- WHAT THIS TASK INVOLVES -
Print each entry in full, word for word, with no pictures in the result.

__________________________________________________

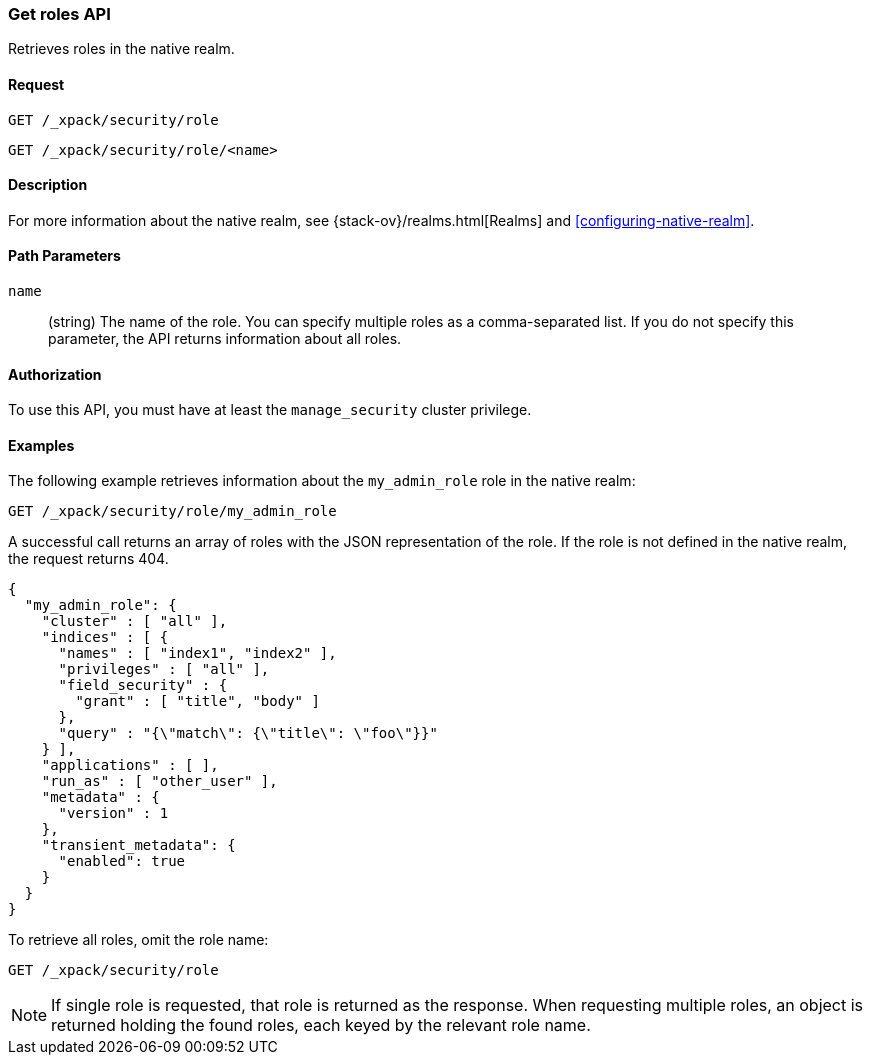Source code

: [role="xpack"]
[[security-api-get-role]]
=== Get roles API

Retrieves roles in the native realm.

==== Request

`GET /_xpack/security/role` +

`GET /_xpack/security/role/<name>` +

==== Description

For more information about the native realm, see 
{stack-ov}/realms.html[Realms] and <<configuring-native-realm>>. 

==== Path Parameters

`name`::
  (string) The name of the role. You can specify multiple roles as a 
  comma-separated list. If you do not specify this parameter, the API 
  returns information about all roles.

//==== Request Body

==== Authorization

To use this API, you must have at least the `manage_security` cluster
privilege.


==== Examples

The following example retrieves information about the `my_admin_role` role in 
the native realm:

[source,js]
--------------------------------------------------
GET /_xpack/security/role/my_admin_role
--------------------------------------------------
// CONSOLE
// TEST[setup:admin_role]

A successful call returns an array of roles with the JSON representation of the
role. If the role is not defined in the native realm, the request returns 404.

[source,js]
--------------------------------------------------
{
  "my_admin_role": {
    "cluster" : [ "all" ],
    "indices" : [ {
      "names" : [ "index1", "index2" ],
      "privileges" : [ "all" ],
      "field_security" : {
        "grant" : [ "title", "body" ]
      },
      "query" : "{\"match\": {\"title\": \"foo\"}}"
    } ],
    "applications" : [ ],
    "run_as" : [ "other_user" ],
    "metadata" : {
      "version" : 1
    },
    "transient_metadata": {
      "enabled": true
    }
  }
}
--------------------------------------------------
// TESTRESPONSE

To retrieve all roles, omit the role name:

[source,js]
--------------------------------------------------
GET /_xpack/security/role
--------------------------------------------------
// CONSOLE
// TEST[continued]

NOTE: If single role is requested, that role is returned as the response. When 
requesting multiple roles, an object is returned holding the found roles, each 
keyed by the relevant role name.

__________________________________________________

- EXERCISE RESPONSE -
Source code

: [role="xpack"]
[[security-api-get-role]]
=== Get roles API

Retrieves roles in the native realm.

==== Request

`GET /_xpack/security/role` +

`GET /_xpack/security/role/<name>` +

==== Description

For more information about the native realm, see 
{stack-ov}/realms.html[Realms] and <<configuring-native-realm>>. 

==== Path Parameters

`name`::
  (string) The name of the role. You can specify multiple roles as a 
  comma-separated list. If you do not specify this parameter, the API 
  returns information about all roles.

//==== Request Body

==== Authorization

To use this API, you must have at least the `manage_security` cluster
privilege.


==== Examples

The following example retrieves information about the `my_admin_role` role in 
the native realm:

[source,js]
--------------------------------------------------
GET /_xpack/security/role/my_admin_role
--------------------------------------------------
// CONSOLE
// TEST[setup:admin_role]

A successful call returns an array of roles with the JSON representation of the
role. If the role is not defined in the native realm, the request returns 404.

[source,js]
--------------------------------------------------
{
  "my_admin_role": {
    "cluster" : [ "all" ],
    "indices" : [ {
      "names" : [ "index1", "index2" ],
      "privileges" : [ "all" ],
      "field_security" : {
        "grant" : [ "title", "body" ]
      },
      "query" : "{\"match\": {\"title\": \"foo\"}}"
    } ],
    "applications" : [ ],
    "run_as" : [ "other_user" ],
    "metadata" : {
      "version" : 1
    },
    "transient_metadata": {
      "enabled": true
    }
  }
}
--------------------------------------------------
// TESTRESPONSE

To retrieve all roles, omit the role name:

[source,js]
--------------------------------------------------
GET /_xpack/security/role
--------------------------------------------------
// CONSOLE
// TEST[continued]

NOTE: If single role is requested, that role is returned as the response. When 
requesting multiple roles, an object is returned holding the found roles, each 
keyed by the relevant role name.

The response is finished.